Lay out every line of text from the entries below as a single JSON list of strings, one string per line, with blank lines omitted. Leave the pictures out of the answer.

═══ Input for this task ═══

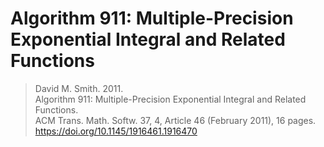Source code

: # Algorithm 911: Multiple-Precision Exponential Integral and Related Functions

> David M. Smith. 2011.  
> Algorithm 911: Multiple-Precision Exponential Integral and Related Functions.  
> ACM Trans. Math. Softw. 37, 4, Article 46 (February 2011), 16 pages.  
> https://doi.org/10.1145/1916461.1916470
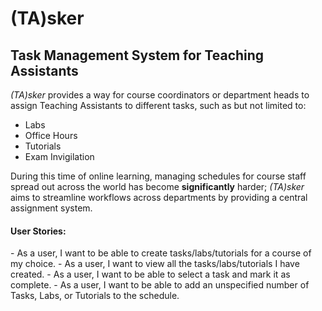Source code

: <h1>(TA)sker</h1>

<h2>Task Management System for Teaching Assistants</h2>

*(TA)sker*  provides a way for course coordinators or department heads
to assign Teaching Assistants to different tasks, such as but not limited to:
- Labs
- Office Hours
- Tutorials
- Exam Invigilation

During this time of online learning, managing schedules for course staff
spread out across the world has become **significantly** harder; *(TA)sker* 
aims to streamline workflows across departments by providing a central assignment
system. 


<h4>User Stories:</h4>
- As a user, I want to be able to create tasks/labs/tutorials for a course of 
my choice.
- As a user, I want to view all the tasks/labs/tutorials I have created. 
- As a user, I want to be able to select a task and mark it as complete.
- As a user, I want to be able to add an unspecified number of Tasks, Labs, or 
Tutorials to the schedule.
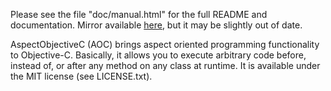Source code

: Please see the file "doc/manual.html" for the full README and documentation.
Mirror available [here](http://tomdalling.github.io/AspectObjectiveC), but it may be
slightly out of date.

AspectObjectiveC (AOC) brings aspect oriented programming functionality
to Objective-C. Basically, it allows you to execute arbitrary code
before, instead of, or after any method on any class at runtime. It is
available under the MIT license (see LICENSE.txt).
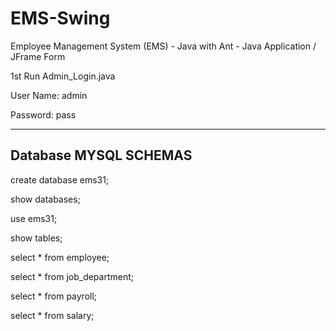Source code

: # EMS-Swing
Employee Management System (EMS) - Java with Ant - Java Application / JFrame Form

1st Run Admin_Login.java

User Name: admin

Password: pass

------------------------
Database MYSQL SCHEMAS 
-------------------------
create database ems31;

show databases;

use ems31;

show tables;

select * from employee;

select * from job_department;

select * from payroll;

select * from salary;
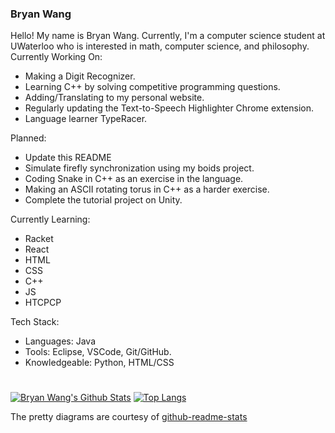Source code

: ### Bryan Wang

Hello! My name is Bryan Wang. Currently, I'm a computer science student at UWaterloo who is interested in math, computer science, and philosophy.
Currently Working On:
* Making a Digit Recognizer.
* Learning C++ by solving competitive programming questions.
* Adding/Translating to my personal website.
* Regularly updating the Text-to-Speech Highlighter Chrome extension.
* Language learner TypeRacer.

Planned:
* Update this README
* Simulate firefly synchronization using my boids project.
* Coding Snake in C++ as an exercise in the language.
* Making an ASCII rotating torus in C++ as a harder exercise. 
* Complete the tutorial project on Unity.

Currently Learning:
* Racket
* React
* HTML
* CSS
* C++
* JS
* HTCPCP

Tech Stack:
* Languages: Java
* Tools: Eclipse, VSCode, Git/GitHub.
* Knowledgeable: Python, HTML/CSS

#

[![Bryan Wang's Github Stats](https://github-readme-stats.vercel.app/api?username=CanadianCrafter&count_private=true&show_icons=true&theme=radical)](https://github.com/anuraghazra/github-readme-stats)
[![Top Langs](https://github-readme-stats.vercel.app/api/top-langs/?username=CanadianCrafter&layout=compact&theme=radical)](https://github.com/anuraghazra/github-readme-stats)

The pretty diagrams are courtesy of <a href="https://github.com/anuraghazra/github-readme-stats">github-readme-stats</a>

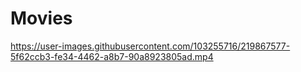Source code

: # Movies

https://user-images.githubusercontent.com/103255716/219867577-5f62ccb3-fe34-4462-a8b7-90a8923805ad.mp4

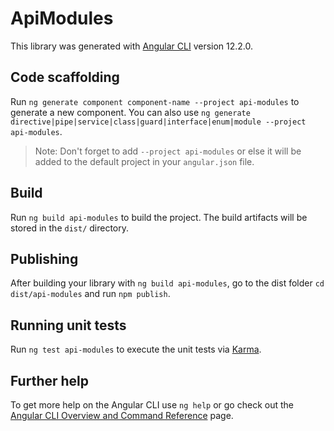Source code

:# ApiModules

This library was generated with [Angular CLI](https://github.com/angular/angular-cli) version 12.2.0.

## Code scaffolding

Run `ng generate component component-name --project api-modules` to generate a new component. You can also use `ng generate directive|pipe|service|class|guard|interface|enum|module --project api-modules`.
> Note: Don't forget to add `--project api-modules` or else it will be added to the default project in your `angular.json` file. 

## Build

Run `ng build api-modules` to build the project. The build artifacts will be stored in the `dist/` directory.

## Publishing

After building your library with `ng build api-modules`, go to the dist folder `cd dist/api-modules` and run `npm publish`.

## Running unit tests

Run `ng test api-modules` to execute the unit tests via [Karma](https://karma-runner.github.io).

## Further help

To get more help on the Angular CLI use `ng help` or go check out the [Angular CLI Overview and Command Reference](https://angular.io/cli) page.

═══

-- Output below --
[
  "Source code",
  ": # Algorithm 911: Multiple-Precision Exponential Integral and Related Functions",
  "> David M. Smith. 2011.  ",
  "> Algorithm 911: Multiple-Precision Exponential Integral and Related Functions.  ",
  "> ACM Trans. Math. Softw. 37, 4, Article 46 (February 2011), 16 pages.  ",
  "> https://doi.org/10.1145/1916461.1916470",
  "Source code",
  ": <h1>(TA)sker</h1>",
  "<h2>Task Management System for Teaching Assistants</h2>",
  "*(TA)sker*  provides a way for course coordinators or department heads",
  "to assign Teaching Assistants to different tasks, such as but not limited to:",
  "- Labs",
  "- Office Hours",
  "- Tutorials",
  "- Exam Invigilation",
  "During this time of online learning, managing schedules for course staff",
  "spread out across the world has become **significantly** harder; *(TA)sker* ",
  "aims to streamline workflows across departments by providing a central assignment",
  "system. ",
  "<h4>User Stories:</h4>",
  "- As a user, I want to be able to create tasks/labs/tutorials for a course of ",
  "my choice.",
  "- As a user, I want to view all the tasks/labs/tutorials I have created. ",
  "- As a user, I want to be able to select a task and mark it as complete.",
  "- As a user, I want to be able to add an unspecified number of Tasks, Labs, or ",
  "Tutorials to the schedule.",
  "Source code",
  ": Please see the file \"doc/manual.html\" for the full README and documentation.",
  "Mirror available [here](http://tomdalling.github.io/AspectObjectiveC), but it may be",
  "slightly out of date.",
  "AspectObjectiveC (AOC) brings aspect oriented programming functionality",
  "to Objective-C. Basically, it allows you to execute arbitrary code",
  "before, instead of, or after any method on any class at runtime. It is",
  "available under the MIT license (see LICENSE.txt).",
  "Source code",
  ": # EMS-Swing",
  "Employee Management System (EMS) - Java with Ant - Java Application / JFrame Form",
  "1st Run Admin_Login.java",
  "User Name: admin",
  "Password: pass",
  "------------------------",
  "Database MYSQL SCHEMAS ",
  "-------------------------",
  "create database ems31;",
  "show databases;",
  "use ems31;",
  "show tables;",
  "select * from employee;",
  "select * from job_department;",
  "select * from payroll;",
  "select * from salary;",
  "Source code",
  ": ### Bryan Wang",
  "Hello! My name is Bryan Wang. Currently, I'm a computer science student at UWaterloo who is interested in math, computer science, and philosophy.",
  "Currently Working On:",
  "* Making a Digit Recognizer.",
  "* Learning C++ by solving competitive programming questions.",
  "* Adding/Translating to my personal website.",
  "* Regularly updating the Text-to-Speech Highlighter Chrome extension.",
  "* Language learner TypeRacer.",
  "Planned:",
  "* Update this README",
  "* Simulate firefly synchronization using my boids project.",
  "* Coding Snake in C++ as an exercise in the language.",
  "* Making an ASCII rotating torus in C++ as a harder exercise. ",
  "* Complete the tutorial project on Unity.",
  "Currently Learning:",
  "* Racket",
  "* React",
  "* HTML",
  "* CSS",
  "* C++",
  "* JS",
  "* HTCPCP",
  "Tech Stack:",
  "* Languages: Java",
  "* Tools: Eclipse, VSCode, Git/GitHub.",
  "* Knowledgeable: Python, HTML/CSS",
  "#",
  "[![Bryan Wang's Github Stats](https://github-readme-stats.vercel.app/api?username=CanadianCrafter&count_private=true&show_icons=true&theme=radical)](https://github.com/anuraghazra/github-readme-stats)",
  "[![Top Langs](https://github-readme-stats.vercel.app/api/top-langs/?username=CanadianCrafter&layout=compact&theme=radical)](https://github.com/anuraghazra/github-readme-stats)",
  "The pretty diagrams are courtesy of <a href=\"https://github.com/anuraghazra/github-readme-stats\">github-readme-stats</a>",
  "Source code",
  ": # Movies",
  "https://user-images.githubusercontent.com/103255716/219867577-5f62ccb3-fe34-4462-a8b7-90a8923805ad.mp4",
  "Source code",
  ":# ApiModules",
  "This library was generated with [Angular CLI](https://github.com/angular/angular-cli) version 12.2.0.",
  "## Code scaffolding",
  "Run `ng generate component component-name --project api-modules` to generate a new component. You can also use `ng generate directive|pipe|service|class|guard|interface|enum|module --project api-modules`.",
  "> Note: Don't forget to add `--project api-modules` or else it will be added to the default project in your `angular.json` file. ",
  "## Build",
  "Run `ng build api-modules` to build the project. The build artifacts will be stored in the `dist/` directory.",
  "## Publishing",
  "After building your library with `ng build api-modules`, go to the dist folder `cd dist/api-modules` and run `npm publish`.",
  "## Running unit tests",
  "Run `ng test api-modules` to execute the unit tests via [Karma](https://karma-runner.github.io).",
  "## Further help",
  "To get more help on the Angular CLI use `ng help` or go check out the [Angular CLI Overview and Command Reference](https://angular.io/cli) page."
]